Customers that we have that are on the sports side have been with us for many, many years, and I see those relationships continuing to develop and grow.
In your conversations here at NAB 2022, have the needs or wants that clients are asking for changed in a significant way since the pandemic? Has it made them rethink anything?
We’ve actually done some interesting stuff that was pandemic-driven. Largely in 2020, there was a big reaction to everyone being at home. The fall of that year, people weren’t in arenas, and there was a lot of effort put into bringing the social experience back to sports with viewers at home.

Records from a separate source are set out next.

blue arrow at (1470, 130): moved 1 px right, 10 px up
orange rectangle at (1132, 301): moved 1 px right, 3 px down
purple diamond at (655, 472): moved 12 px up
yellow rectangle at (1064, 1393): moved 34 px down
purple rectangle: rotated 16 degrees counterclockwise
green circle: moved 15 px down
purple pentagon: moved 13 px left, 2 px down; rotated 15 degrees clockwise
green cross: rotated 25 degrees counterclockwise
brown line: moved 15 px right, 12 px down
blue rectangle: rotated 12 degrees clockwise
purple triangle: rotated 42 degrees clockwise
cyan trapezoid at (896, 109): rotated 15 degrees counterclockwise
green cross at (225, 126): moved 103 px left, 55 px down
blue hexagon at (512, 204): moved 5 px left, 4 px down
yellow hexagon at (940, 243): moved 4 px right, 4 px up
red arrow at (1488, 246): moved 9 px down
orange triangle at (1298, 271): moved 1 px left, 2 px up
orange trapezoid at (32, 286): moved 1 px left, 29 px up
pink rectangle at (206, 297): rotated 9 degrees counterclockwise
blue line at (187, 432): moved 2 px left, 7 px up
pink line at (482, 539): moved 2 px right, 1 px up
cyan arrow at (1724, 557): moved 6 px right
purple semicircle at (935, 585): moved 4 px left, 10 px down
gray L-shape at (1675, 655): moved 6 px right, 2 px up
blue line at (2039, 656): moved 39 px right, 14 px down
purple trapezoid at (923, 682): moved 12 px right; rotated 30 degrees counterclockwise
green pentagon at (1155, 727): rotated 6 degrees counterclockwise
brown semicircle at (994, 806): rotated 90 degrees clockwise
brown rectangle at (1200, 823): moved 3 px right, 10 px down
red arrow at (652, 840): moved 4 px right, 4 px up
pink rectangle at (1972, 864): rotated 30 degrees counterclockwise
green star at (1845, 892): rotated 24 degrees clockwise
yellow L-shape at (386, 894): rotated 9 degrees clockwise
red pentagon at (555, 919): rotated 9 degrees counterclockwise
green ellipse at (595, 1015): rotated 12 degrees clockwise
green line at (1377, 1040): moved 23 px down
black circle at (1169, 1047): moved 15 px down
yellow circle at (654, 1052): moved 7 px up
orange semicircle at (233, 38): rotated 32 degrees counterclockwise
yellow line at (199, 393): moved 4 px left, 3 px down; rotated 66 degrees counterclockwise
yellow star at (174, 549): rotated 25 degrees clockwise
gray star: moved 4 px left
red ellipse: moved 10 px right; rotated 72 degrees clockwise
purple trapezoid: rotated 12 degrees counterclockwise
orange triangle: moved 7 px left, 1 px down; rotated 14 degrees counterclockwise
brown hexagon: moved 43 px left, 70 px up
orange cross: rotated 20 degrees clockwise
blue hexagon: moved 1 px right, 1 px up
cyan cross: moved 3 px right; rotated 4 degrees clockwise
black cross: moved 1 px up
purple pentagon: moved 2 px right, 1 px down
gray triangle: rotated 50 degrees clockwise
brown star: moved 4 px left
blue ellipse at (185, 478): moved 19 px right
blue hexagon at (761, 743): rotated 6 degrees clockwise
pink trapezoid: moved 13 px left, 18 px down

How do you bring that social experience back to sports?
One of the things that we had done during the pandemic was co-viewing, a shared-watching environment. [It] was very innovative, and nobody else was doing it the way that we were doing it.
We had two video technologies inside of the Yahoo Sports App around NFL content. The primary game stream was being delivered under HLS and Dash. However, what we had to do is implement some technology to synchronize HLS and Dash across the client devices. Those technologies are inherently not synchronized, but we synchronized them.
The other cool thing that we did is use WebRTC and real-time–streaming technology to enable a video-conferencing session for up to four viewers.
It was really awesome. While we’ve had some interest from non-Yahoo customers around that technology, I think what remains to be seen is how much of the stuff that was implemented and driven by pandemic use cases will continue into the future. My sense is, we need to be a little bit wait-and-see there.
What’s amazing is, we built a lot of the technology. We know we can do it — and in a mobile environment no less. Which is not easy to figure. But, when you are going to do video conferencing with multiple people and watch a game in a mobile environment, there’s not a lot of screen real estate to be able to do many things. We’ve got the technology and talk about it with customers, but we’ll see how it continues to develop.